─── PASSAGE FOR REVIEW ───

A leader of one of the 3000 new religious movements in Japan said: “Men are superior and women are the cause of all calamity in the world.”

29 September 2001, Yoeri Albrecht and Harm Ede Botje, ‘Why many Muslims hate America’, VN

The Arabist Hans Hansen of the University of Leiden […] emphasises that Muslims, just as for example the Christians, view themselves as superior in relation to other religions. ‘Muslims also believe that everything that is non-Islamic is not allowed. The Islamic state is better than any other. In the Qur’an it is always written that God assures the believers triumph.’

“There is an important difference between Orthodoxs and Fundamentalists. The former want to live to the letter of the Islamic law, but do not see the jihad or holy war as an important component of religion. The fundamentalists, however, do. They are completely convinced that the true religion can be spread by taking up weapons in hand. […] Everyone who maintains a deviant thought is a heretic. In essence are the fundamentalists against every form of renewal. They want to live like in the time of the Prophet Mohammed. […] Extremist Muslims have the holy conviction that they hold the truth. They believe that their truth come directly from God and they are able to force this on all other people in the world with violence.”

“The fatalism of the Taliban and Bin Laden is not different from that of the RAF-terrorists in Germany, the ETA in Spain, the IRA or Timothy McVeigh, de perpetrator of the attack in Oklahoma City. There is a big difference. The fundamentalists reject any form form of progress.”

─── DATA FOR THE TASK ───

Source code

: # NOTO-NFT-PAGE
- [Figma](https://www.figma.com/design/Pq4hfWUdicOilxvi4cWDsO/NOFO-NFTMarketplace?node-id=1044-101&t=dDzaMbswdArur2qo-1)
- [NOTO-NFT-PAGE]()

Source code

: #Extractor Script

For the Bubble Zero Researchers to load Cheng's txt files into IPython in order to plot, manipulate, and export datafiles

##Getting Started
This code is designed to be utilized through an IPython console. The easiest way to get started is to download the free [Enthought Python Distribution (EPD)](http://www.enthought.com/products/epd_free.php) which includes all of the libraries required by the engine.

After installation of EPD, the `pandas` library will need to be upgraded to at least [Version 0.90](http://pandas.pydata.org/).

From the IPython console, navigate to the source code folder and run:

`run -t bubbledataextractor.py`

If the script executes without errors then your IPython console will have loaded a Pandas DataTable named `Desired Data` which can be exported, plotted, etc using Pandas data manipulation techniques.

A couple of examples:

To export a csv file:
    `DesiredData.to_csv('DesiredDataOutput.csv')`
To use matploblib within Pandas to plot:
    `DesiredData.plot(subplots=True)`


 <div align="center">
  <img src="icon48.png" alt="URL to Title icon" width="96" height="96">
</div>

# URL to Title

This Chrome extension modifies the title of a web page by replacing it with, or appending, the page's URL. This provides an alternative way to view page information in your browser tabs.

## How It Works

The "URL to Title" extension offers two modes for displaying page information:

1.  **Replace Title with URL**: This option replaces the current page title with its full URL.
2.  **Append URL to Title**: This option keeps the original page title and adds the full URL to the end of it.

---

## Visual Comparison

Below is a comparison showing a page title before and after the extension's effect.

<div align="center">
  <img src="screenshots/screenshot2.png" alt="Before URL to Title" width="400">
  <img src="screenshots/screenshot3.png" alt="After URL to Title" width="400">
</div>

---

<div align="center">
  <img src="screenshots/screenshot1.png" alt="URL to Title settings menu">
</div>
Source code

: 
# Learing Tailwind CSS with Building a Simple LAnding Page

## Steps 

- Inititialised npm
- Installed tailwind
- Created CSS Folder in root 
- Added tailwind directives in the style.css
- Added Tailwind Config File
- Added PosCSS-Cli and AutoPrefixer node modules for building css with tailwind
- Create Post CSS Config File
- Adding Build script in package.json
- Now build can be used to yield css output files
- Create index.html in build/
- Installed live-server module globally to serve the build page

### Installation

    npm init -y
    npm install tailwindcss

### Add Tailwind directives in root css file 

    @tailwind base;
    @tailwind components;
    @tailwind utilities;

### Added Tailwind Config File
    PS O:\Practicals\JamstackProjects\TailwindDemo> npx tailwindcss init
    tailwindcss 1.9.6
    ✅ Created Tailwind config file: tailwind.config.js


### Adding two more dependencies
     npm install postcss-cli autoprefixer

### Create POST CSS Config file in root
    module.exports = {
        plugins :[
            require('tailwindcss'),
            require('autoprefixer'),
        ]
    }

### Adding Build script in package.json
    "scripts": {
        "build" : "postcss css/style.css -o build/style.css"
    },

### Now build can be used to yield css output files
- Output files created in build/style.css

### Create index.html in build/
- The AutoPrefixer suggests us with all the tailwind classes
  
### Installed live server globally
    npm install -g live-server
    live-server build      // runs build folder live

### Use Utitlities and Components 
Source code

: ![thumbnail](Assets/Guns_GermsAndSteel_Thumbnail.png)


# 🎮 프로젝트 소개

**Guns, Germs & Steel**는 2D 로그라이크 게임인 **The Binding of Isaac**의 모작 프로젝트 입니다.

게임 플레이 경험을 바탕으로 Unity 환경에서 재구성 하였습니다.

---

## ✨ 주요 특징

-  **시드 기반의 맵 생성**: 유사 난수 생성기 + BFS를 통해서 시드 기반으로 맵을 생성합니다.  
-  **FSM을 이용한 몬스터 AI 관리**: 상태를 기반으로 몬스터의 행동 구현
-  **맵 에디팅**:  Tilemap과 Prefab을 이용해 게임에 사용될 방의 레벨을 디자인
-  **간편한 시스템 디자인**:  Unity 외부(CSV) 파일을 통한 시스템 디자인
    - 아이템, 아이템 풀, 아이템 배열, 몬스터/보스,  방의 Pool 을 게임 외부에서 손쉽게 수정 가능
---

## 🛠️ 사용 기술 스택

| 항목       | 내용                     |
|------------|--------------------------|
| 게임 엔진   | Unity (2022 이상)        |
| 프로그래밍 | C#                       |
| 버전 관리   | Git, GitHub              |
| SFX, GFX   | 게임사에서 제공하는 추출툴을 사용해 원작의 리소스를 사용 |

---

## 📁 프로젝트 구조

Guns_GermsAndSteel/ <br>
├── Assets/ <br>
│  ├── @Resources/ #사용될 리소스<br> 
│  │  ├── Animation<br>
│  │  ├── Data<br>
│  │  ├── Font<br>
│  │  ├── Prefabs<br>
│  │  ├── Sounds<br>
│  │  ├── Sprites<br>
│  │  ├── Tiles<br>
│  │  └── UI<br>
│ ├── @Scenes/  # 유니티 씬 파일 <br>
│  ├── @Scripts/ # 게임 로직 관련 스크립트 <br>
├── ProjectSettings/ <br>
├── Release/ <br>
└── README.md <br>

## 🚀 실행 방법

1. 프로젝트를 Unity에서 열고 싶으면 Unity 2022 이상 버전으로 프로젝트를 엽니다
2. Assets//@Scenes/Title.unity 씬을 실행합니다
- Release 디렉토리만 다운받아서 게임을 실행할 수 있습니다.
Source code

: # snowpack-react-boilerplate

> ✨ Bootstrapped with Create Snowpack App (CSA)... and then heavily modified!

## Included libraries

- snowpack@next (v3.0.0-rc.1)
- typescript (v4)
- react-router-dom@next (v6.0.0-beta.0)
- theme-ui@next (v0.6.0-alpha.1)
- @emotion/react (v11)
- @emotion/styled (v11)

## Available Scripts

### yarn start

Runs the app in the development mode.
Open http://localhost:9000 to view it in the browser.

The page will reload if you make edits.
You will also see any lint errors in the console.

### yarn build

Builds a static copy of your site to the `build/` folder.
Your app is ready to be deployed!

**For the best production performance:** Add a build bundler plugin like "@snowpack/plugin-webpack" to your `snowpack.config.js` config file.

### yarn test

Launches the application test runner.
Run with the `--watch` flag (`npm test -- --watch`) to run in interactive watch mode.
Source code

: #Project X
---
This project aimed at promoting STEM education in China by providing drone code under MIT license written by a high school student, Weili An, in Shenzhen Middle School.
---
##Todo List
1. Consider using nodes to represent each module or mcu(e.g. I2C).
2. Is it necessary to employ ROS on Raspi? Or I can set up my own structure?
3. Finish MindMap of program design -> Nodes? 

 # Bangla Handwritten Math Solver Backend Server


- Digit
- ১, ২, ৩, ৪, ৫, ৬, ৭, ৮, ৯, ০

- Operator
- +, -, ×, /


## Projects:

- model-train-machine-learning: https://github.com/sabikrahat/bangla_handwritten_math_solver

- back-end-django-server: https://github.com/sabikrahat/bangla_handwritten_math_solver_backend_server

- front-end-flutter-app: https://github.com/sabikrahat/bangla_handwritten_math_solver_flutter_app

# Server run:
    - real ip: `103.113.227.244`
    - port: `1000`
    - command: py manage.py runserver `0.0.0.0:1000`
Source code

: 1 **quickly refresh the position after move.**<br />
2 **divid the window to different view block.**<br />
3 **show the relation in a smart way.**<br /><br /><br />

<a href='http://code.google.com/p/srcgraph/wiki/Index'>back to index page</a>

───

• _DIRECTIONS_
A: Using the passage about religious fundamentalism, decide whether each statement agrees with it. Answer yes or no for each, quoting the words that decide it.
(i) Hans Hansen works at the University of Leiden.
(ii) Orthodox Muslims regard jihad as an important component of religion.
(iii) The leader quoted first heads one of 3000 new religious movements in Japan.
B: Identify every line of the records that contains the string "DesiredData", and copy each of those lines.
The passage about religious fundamentalism and the records are separate, unrelated material.

• _ANSWERS BELOW_
A:
(i) Yes: "The Arabist Hans Hansen of the University of Leiden"
(ii) No: "but do not see the jihad or holy war as an important component of religion"
(iii) Yes: "A leader of one of the 3000 new religious movements in Japan"

B:
    `DesiredData.to_csv('DesiredDataOutput.csv')`
    `DesiredData.plot(subplots=True)`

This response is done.